Tasks to complete:
1 – What typical range does the battery-electric truck text give for these trucks?
2 – Write the next part of the battery-electric truck text, starting after its last sentence.

Text block section start

Battery-electric trucks (BETs) are widely seen as a core pathway to decarbonising heavy-duty road freight, but large-scale adoption remains difficult. A recent study examines how collaborative logistics, smart routing, and targeted policies can accelerate BET deployment for trucks used in middle-mile and long-haul operations—while managing costs and operational constraints. The research combines a new electric vehicle routing model with a scenario simulator. It applies it to a California-based freight network, where long distances, fragmented fleets, and shifting zero-emission regulations make deployment challenging.
The study highlights the fundamental barriers to BET adoption: higher upfront costs, limited range (typically 150–250 miles), payload penalties from larger batteries, sparse heavy-duty charging infrastructure, and the financial vulnerability of the small and midsize carriers that dominate the sector. These constraints make BETs difficult to operate independently, especially in long-haul corridors where downtime and charging gaps quickly undermine productivity.
To address these challenges, the authors investigate collaborative logistics, in which two or more carriers within the same region share depots, chargers, and, in some cases, even trucks. Collaboration improves asset utilisation, reduces redundant mileage, lowers operating costs, and delays the need for each firm to invest individually in private charging or new electric trucks. The model captures realistic conditions, including hybrid fleets in which diesel and electric trucks operate together and must be routed based on their specific capabilities, charging needs, and time constraints.
The researchers introduce a new optimisation model that represents a collaborative, multi-depot electric vehicle routing problem with heterogeneous fleets, pickups and deliveries, multiple commodities, tight time windows, and shared charging infrastructure. A genetic algorithm combined with Adaptive Large Neighborhood Search is used to solve the problem and simulate large-scale, real-world operations.

Text block section end
Entries supplied section start

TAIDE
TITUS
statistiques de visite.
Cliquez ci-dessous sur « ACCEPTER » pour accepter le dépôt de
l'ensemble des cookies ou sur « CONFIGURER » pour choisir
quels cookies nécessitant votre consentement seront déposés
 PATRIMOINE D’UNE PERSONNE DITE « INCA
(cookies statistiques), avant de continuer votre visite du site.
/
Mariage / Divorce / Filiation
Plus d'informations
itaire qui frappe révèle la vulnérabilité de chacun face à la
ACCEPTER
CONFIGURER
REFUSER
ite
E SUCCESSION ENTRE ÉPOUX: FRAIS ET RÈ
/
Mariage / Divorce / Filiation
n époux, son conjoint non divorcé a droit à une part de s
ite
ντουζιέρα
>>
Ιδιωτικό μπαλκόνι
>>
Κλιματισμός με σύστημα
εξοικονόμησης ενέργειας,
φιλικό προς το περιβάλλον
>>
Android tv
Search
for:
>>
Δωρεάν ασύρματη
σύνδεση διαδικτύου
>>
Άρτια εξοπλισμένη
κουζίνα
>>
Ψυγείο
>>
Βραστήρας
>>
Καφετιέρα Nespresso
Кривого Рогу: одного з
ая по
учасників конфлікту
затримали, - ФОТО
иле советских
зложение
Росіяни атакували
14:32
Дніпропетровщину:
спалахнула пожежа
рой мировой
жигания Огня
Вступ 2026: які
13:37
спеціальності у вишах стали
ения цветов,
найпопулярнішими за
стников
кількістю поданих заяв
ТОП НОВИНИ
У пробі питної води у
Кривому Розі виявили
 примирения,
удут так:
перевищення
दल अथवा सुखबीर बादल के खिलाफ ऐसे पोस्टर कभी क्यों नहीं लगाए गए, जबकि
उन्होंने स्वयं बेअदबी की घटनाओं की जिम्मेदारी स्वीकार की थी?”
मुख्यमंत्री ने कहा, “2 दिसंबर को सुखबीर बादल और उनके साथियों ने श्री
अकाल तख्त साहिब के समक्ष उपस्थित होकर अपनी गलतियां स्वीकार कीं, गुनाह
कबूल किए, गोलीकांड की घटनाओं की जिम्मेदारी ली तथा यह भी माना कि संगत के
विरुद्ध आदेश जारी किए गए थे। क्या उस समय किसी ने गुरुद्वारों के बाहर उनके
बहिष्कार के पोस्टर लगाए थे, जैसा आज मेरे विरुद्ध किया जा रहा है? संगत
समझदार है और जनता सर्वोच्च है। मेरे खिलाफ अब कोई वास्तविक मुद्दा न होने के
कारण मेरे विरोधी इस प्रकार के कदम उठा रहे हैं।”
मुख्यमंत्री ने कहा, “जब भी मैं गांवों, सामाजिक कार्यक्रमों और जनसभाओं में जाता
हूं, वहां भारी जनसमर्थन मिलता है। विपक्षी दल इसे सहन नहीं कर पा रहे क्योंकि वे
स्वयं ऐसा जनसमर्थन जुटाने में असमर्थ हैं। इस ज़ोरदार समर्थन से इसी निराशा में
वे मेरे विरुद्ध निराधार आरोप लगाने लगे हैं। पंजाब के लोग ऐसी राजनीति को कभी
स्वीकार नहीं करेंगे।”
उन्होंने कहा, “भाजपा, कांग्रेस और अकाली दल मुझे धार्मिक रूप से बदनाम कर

Entries supplied section end
Entries supplied section start

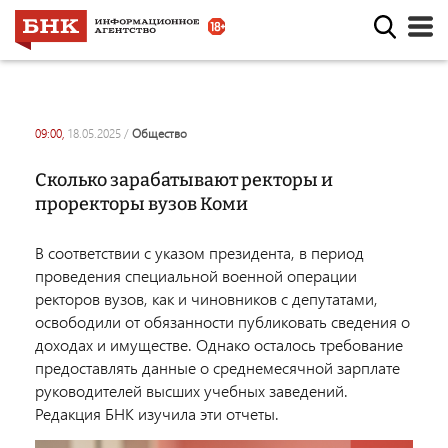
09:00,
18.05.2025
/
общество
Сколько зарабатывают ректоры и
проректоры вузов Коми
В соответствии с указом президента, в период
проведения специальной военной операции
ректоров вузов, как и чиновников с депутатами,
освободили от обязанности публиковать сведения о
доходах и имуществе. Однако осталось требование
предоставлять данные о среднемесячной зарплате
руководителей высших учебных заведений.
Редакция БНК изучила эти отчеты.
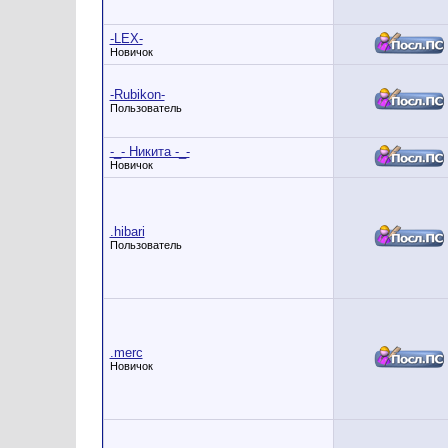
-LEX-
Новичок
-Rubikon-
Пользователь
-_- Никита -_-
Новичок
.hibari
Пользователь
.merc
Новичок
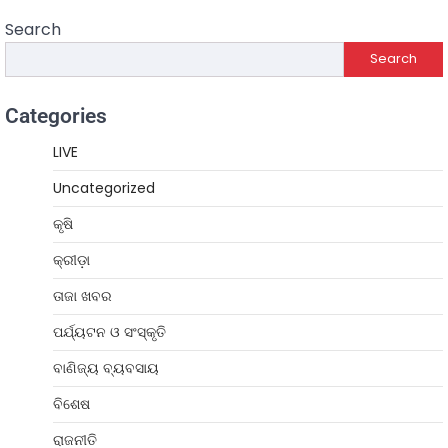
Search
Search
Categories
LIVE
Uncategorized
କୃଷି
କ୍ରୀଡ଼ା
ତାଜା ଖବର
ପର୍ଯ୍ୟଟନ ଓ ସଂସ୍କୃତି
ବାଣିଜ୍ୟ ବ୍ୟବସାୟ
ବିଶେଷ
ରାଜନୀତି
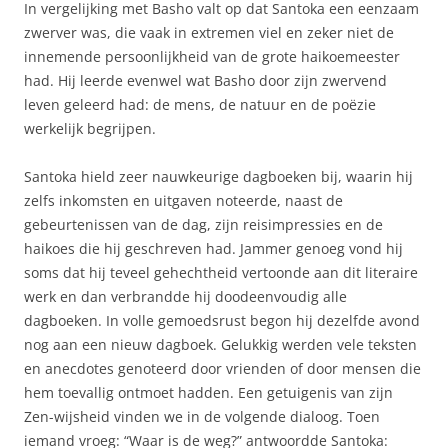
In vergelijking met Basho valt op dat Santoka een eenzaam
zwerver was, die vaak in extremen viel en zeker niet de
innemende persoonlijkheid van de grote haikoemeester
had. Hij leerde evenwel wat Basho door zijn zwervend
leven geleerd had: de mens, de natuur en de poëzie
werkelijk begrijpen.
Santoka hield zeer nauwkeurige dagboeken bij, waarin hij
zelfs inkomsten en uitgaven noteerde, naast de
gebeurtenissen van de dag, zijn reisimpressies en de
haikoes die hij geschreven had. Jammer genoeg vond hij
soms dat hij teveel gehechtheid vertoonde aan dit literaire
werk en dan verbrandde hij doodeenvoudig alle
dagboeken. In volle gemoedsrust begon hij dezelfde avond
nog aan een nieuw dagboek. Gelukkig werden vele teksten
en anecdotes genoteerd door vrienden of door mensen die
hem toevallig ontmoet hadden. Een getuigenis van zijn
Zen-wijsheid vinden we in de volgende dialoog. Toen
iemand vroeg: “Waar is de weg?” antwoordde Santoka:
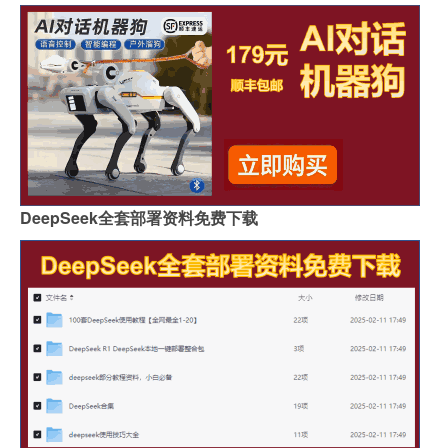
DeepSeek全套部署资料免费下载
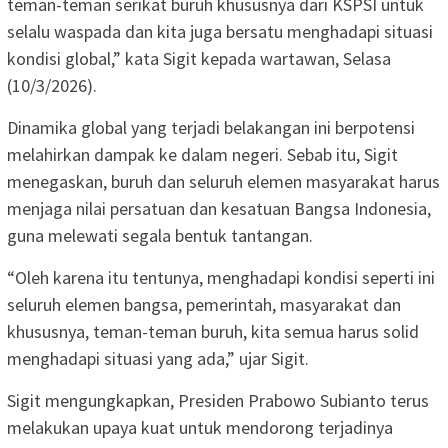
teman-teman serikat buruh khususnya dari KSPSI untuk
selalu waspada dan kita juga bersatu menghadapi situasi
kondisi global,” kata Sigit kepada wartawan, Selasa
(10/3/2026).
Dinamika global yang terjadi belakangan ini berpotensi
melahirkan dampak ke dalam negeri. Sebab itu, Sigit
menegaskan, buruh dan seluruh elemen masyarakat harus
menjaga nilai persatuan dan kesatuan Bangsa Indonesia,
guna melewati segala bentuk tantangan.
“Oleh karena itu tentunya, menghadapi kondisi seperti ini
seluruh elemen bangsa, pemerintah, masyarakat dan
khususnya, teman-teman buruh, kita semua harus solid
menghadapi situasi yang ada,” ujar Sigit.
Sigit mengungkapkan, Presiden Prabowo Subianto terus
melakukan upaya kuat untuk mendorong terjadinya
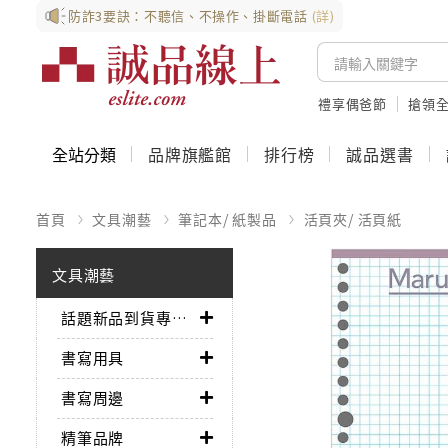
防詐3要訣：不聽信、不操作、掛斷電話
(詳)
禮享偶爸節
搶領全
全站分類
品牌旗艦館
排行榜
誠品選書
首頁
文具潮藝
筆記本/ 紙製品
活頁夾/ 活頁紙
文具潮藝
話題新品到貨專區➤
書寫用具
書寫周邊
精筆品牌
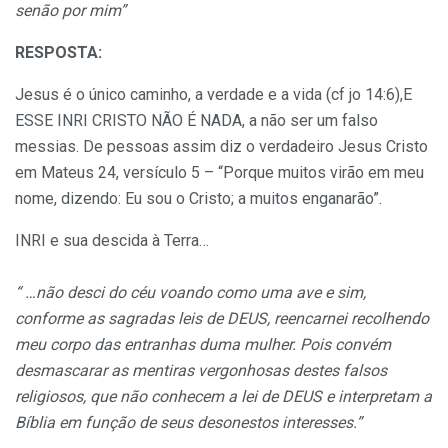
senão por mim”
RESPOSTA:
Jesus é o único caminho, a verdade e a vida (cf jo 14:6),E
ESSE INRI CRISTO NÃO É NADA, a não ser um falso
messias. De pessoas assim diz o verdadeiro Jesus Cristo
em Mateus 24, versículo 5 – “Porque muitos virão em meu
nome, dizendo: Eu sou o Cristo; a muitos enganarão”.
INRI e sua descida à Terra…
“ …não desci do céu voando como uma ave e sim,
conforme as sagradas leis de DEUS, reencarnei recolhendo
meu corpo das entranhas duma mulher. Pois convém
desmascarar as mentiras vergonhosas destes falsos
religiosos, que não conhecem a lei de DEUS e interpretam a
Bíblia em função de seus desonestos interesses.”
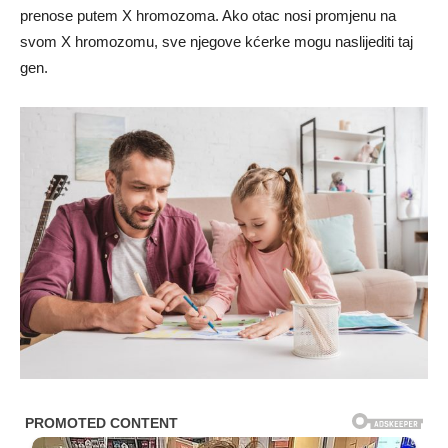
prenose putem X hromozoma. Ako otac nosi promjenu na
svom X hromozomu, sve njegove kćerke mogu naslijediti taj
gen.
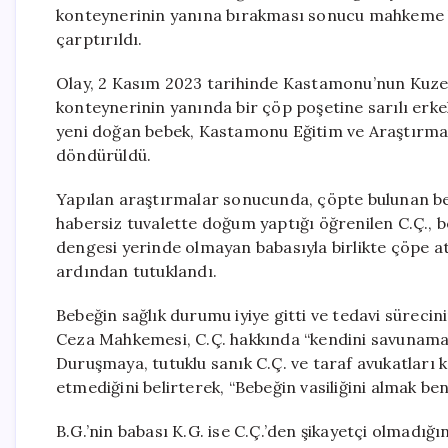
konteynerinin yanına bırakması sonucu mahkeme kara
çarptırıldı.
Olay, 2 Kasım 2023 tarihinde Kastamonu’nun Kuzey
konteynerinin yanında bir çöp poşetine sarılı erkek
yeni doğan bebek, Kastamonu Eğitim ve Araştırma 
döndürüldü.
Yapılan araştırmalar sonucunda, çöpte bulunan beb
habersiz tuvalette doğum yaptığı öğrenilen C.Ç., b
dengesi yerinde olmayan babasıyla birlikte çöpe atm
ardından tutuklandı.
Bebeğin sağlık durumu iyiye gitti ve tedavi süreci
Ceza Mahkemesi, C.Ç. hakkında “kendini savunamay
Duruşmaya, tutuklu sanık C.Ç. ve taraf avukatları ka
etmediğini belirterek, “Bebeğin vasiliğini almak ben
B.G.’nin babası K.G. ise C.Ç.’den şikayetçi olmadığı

Entries supplied section end

Exercise results:
1 – 150–250 miles.

2 –
The simulation results are clear: logistics collaboration substantially reduces total operating costs and emissions. Benefits increase when charging stations are spaced at practical intervals of 60–100 miles; enough to support regional transport without creating excessive detours or downtime. BET performance improves significantly when fleets share chargers and when electric truck adoption reaches moderate penetration levels rather than extreme, all-electric scenarios.
The study also evaluates several policy strategies, including subsidies, diesel penalties, and mixed incentive systems. The most efficient policies are those that support shared charging infrastructure and encourage collaboration among carriers, rather than simply subsidising individual BET purchases. Targeted public support can accelerate adoption while reducing financial risks, especially for SMEs.
Accelerating the deployment of battery-electric trucks will require coordinated private and public action. Collaborative logistics, strategically planned charging networks, and balanced policy incentives can dramatically improve the feasibility of BETs. In an industry dominated by small carriers, collaboration may be the key to unlocking a cost-effective, sustainable zero-emission freight system.